Stephanie Myers
Sep 26, 2013

Will marketers be ready for tomorrow’s mobile consumer?

Marketers should brace themselves for the onslaught of smartphone users demanding "heightened experiences" by devoting more financial resources to mobile platforms.

Stephanie Myers
Stephanie Myers

There are exciting times ahead for mobile phones, according to the futurists. The next few years promise an abundance of opportunities for brands to get ever closer to consumers through their smart phones. The Futures Company sees the mobile device becoming a combination identity card, wallet and portal to resources stored in the cloud—all safe and secure because of facial recognition and voice control. McKinsey predicts that consumers will expect the data that they share on their mobile devices –networks, location, shopping preferences and much more—will translate into hyper-targeted, personalised experiences.

There’s only one problem with these exciting views of mobile’s evolution. Marketers are, unfortunately, barely managing to meet the needs of today’s consumer, never mind preparing for tomorrow’s.  For all the industry banter about mobile-first strategies, channel offerings are still falling short of all that the technology allows and consumers expect.

Today, consumer needs are relatively simple. Consumers want a consistent online experience from their brands of choice, whether on mobile, tablet or PC. They want to use their smart phones for what should be basic tasks, like banking, checking into flights, browsing products or making transactions. They want to feel connected to the people that matter. They want to download apps that are actually useful, not just one-off novelties.

Tomorrow, emerging technologies will enable smart phones to be intimate companions that know who and where the consumer is, understand preferences, anticipate needs, and communicate with applications and other objects to fulfill them. In a world where on-demand marketing will be the norm, McKinsey predicts that consumers will judge brands on their ability to deliver “heightened experiences.” Every offer will be personalised and location-specific; complicated services will be gamified; tapping a phone on a product will trigger an ecosystem of messaging, all tied into social networks.

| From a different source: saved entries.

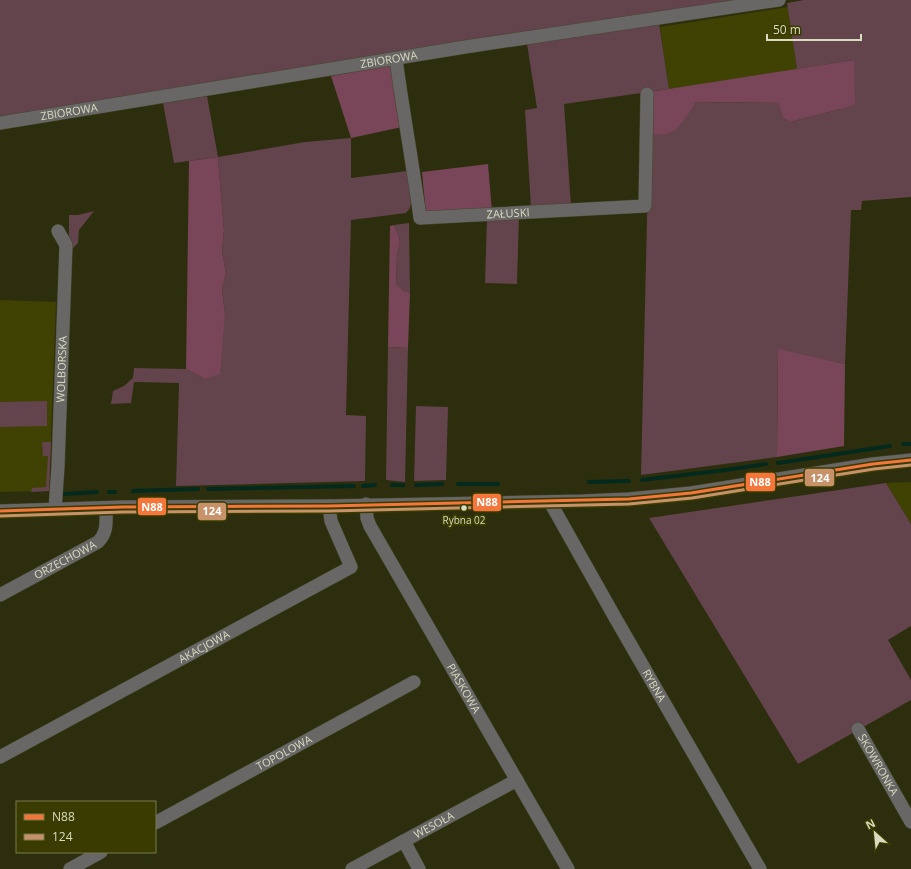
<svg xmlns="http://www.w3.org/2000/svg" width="911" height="869" font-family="'Open Sans',sans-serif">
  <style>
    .built { fill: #3f4202 }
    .green { fill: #63434c }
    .forest { fill: #784658 }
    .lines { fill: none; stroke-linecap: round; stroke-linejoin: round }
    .stream { stroke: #04291d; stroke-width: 4 }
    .street-casing { stroke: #45472c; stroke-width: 14 }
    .street { stroke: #686765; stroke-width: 13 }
    .bus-1-casing { stroke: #393b00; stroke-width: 6 }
    .bus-2-casing { stroke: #393b00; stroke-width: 6 }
    .bus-1 { stroke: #f5763a; stroke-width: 3 }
    .bus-2 { stroke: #c7916a; stroke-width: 3 }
    .bus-dot { fill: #d9dcc0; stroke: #393b00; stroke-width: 1.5 }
    .labels { text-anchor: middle; stroke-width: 4; stroke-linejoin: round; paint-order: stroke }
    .bus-label { font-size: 10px; fill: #d9dcc0; stroke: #393b00 }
    .street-label { font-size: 11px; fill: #d9dcc0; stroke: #393b00 }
    .line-badge { stroke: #393b00; stroke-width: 1.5 }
    .badge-label { font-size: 11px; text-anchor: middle; font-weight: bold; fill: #fff }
  </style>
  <rect width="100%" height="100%" fill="#2c2e0d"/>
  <g class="built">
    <polygon points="788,7 797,69 669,89 660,27"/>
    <polygon points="0,300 56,302 49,491 0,492"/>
    <polygon points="911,482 911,524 886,483"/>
  </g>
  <g class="green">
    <polygon points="0,0 748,0 0,117"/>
    <polygon points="804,0 911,0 911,197 862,201 861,210 851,210 845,364 778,350 777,457 641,475 649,134 689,110 696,102 780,103 783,118 790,122 841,109 854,60 797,69 787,3"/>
    <polygon points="659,23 669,89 564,104 571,206 531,208 525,110 537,108 527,44"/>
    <polygon points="207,96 218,157 305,142 351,138 351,178 407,171 411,202 410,208 406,213 351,220 346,415 366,416 365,481 176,486 179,383 134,382 131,403 111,404 113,391 124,386 133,378 134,368 186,369 205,379 225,314 222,290 226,273 222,251 224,231 218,157 174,163 163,103"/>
    <polygon points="94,211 79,230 78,243 71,250 69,242 69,215 78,215"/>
    <polygon points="519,216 517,284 485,283 487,218"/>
    <polygon points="409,223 410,293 404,291 396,284 397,254 400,243 399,237 394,225"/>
    <polygon points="388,347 408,348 405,482 386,480"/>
    <polygon points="47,401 47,426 0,427 0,402"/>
    <polygon points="416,406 448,407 446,480 414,481"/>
    <polygon points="42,442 51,442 49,491 31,492 32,488 46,487 48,456 43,456"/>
    <polygon points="886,483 911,524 911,626 888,640 911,680 911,700 798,764 649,518"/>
  </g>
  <g class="forest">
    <path d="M854,60L855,104L841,109L790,122L783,118L779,103L696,102C687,114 681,131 665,134C660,135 654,134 649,134V92Z"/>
    <polygon points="390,65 402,127 351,138 331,76"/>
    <polygon points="218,157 224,231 222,251 226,273 222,290 225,314 220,374 205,379 186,369 189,161"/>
    <polygon points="488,164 492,211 426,215 422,172"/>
    <polygon points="394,225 399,237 400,243 397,254 396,284 404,291 410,293 408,348 388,347 390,226"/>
    <polygon points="778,349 845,364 844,446 777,457"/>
  </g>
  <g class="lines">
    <g class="stream">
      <polyline points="903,444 911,444"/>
      <polyline points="778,463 890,446"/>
      <polyline points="642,480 726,470 766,464"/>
      <polyline points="589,482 629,481"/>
      <polyline points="458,484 498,484"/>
      <polyline points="392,485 403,485"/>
      <polyline points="416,485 442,484"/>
      <polyline points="363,486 375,485"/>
      <polyline points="208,489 354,486"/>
      <polyline points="133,491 198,489"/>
      <polyline points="109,492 115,492"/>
      <polyline points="65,494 97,492"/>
    </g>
    <g class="street-casing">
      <g id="street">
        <path id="s1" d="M396,59C403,112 413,165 420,218L645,206L647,94"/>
        <path id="s2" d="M0,123L465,47L779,0"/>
        <path id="s3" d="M550,502L617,621L760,869"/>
        <path id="s4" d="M366,504L367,518L370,526L568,869"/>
        <path id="s5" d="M55,510L58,466L66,245L58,231"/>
        <polyline points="0,511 123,507 329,506 583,501 629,499 691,493 873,464 911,460"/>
        <path id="s6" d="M0,595L98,542C108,532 106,521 106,508"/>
        <path id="s7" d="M858,729L911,822"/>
        <path id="s8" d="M0,757L351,567L331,521L329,506"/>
        <path id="s9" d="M155,823L414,682"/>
        <polyline points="404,841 419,869"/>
        <polyline points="70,869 101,852"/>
        <path id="s10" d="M352,869L517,780"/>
      </g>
    </g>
    <use href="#street" class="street"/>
    <g class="bus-1-casing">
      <polyline id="bus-1" points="0,511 123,507 329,506 629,499 691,493 873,464 911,460"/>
    </g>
    <g class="bus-2-casing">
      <polyline id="bus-2" points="0,516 123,512 329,511 629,504 692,498 874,469 911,465"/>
    </g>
    <use href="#bus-1" class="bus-1"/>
    <use href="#bus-2" class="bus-2"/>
  </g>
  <circle class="bus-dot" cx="464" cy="508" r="3.5"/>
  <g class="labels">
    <g class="bus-label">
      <text x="464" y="524">Rybna 02</text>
    </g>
    <g class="street-label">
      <text dy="4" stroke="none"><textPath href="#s2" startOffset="394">ZBIOROWA</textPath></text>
      <text dy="4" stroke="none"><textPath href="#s2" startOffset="70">ZBIOROWA</textPath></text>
      <text dy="4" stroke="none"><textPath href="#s1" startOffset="249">ZAŁUSKI</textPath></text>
      <text dy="4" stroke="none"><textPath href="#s5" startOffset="141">WOLBORSKA</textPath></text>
      <text dy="4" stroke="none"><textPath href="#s6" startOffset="74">ORZECHOWA</textPath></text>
      <text dy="4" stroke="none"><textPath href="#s8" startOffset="232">AKACJOWA</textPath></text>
      <text dy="4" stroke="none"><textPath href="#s3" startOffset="211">RYBNA</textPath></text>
      <text dy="4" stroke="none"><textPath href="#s4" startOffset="210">PIASKOWA</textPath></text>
      <text dy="4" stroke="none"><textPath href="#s9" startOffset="147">TOPOLOWA</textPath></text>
      <text dy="4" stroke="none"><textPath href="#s7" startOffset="41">SKOWRONKA</textPath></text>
      <text dy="4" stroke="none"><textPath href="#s10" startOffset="93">WESOŁA</textPath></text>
    </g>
  </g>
  <g class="line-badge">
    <rect x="804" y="468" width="31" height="19" rx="4" fill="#c7916a"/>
    <rect x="745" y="472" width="31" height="20" rx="4" fill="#f5763a"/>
    <rect x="472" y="493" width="30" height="19" rx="4" fill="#f5763a"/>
    <rect x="137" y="497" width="30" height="19" rx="4" fill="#f5763a"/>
    <rect x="197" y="502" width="30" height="19" rx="4" fill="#c7916a"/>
  </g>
  <g class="badge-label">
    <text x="820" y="482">124</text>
    <text x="760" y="486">N88</text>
    <text x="487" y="506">N88</text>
    <text x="152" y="511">N88</text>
    <text x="212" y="515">124</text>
  </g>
  <rect x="16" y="801" width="140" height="52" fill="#393b00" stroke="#797b4d"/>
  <rect x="24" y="814" width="20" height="6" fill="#f5763a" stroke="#797b4d"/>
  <text x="52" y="821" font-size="12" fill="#d9dcc0">N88</text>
  <rect x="24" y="834" width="20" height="6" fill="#c7916a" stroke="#797b4d"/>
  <text x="52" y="841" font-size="12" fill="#d9dcc0">124</text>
  <g transform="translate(875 833) rotate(333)" stroke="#393b00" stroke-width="3" paint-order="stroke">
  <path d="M0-3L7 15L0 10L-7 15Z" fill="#d9dcc0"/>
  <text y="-6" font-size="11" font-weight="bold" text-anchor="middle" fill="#d9dcc0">N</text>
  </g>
  <path d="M767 34v6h94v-6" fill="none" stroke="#d9dcc0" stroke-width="2"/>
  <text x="773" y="34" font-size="12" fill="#d9dcc0" stroke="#393b00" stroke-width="3" paint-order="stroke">50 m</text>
</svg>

Yet the industry seems far from ready. In fact, the Mobile Marketing Association found that less than a third of brand advertisers in Asia-Pacific have a formal mobile strategy in place, and 40 per cent reported only small increases in mobile marketing spend. Marketers in the US, UK and Europe are faring little better. Forrester found that just 45 per cent of marketers had defined a clear road map for mobile covering the next six months and only 37 per cent felt they had the necessary budget to pursue their mobile initiatives. The industry may have embraced mobile as the next big thing but, according to the annual plans and budgets, mobile is still not the strategic priority it should be.

Taking the argument further, Thomas Husson, vice president and principal analyst at Forrester, wrote in a recent blog that marketers are too busy playing with “trendy technology” like augmented reality, building unnecessary apps and experimenting responsive websites. Instead, they should be focused on making life easier for their consumers, whether that’s by connecting apps to customer relationship management systems or tailoring online experiences based on platforms. Marketers should also be planning ahead for the time when a significant proportion of their Internet traffic comes from smart phones, instead of the single digit percentages currently seen in most markets.

Before that trickle of online traffic turns into a flood, marketers need to begin the long, hard task of re-imagining what the brand experience looks like when it’s centered around and facilitated by mobile devices. It’s time for marketers to say goodbye to partially functioning mobile sites and gimmicky apps. It’s time for marketers to ante up more than just a small fraction of their budgets to mobile platforms. With the future of marketing now inextricably linked to mobile devices, brand leaders must now shift their focus to strategies that truly add value to the lives of consumers.

Stephanie Myers is the engagement director, Asia-Pacific, at Possible.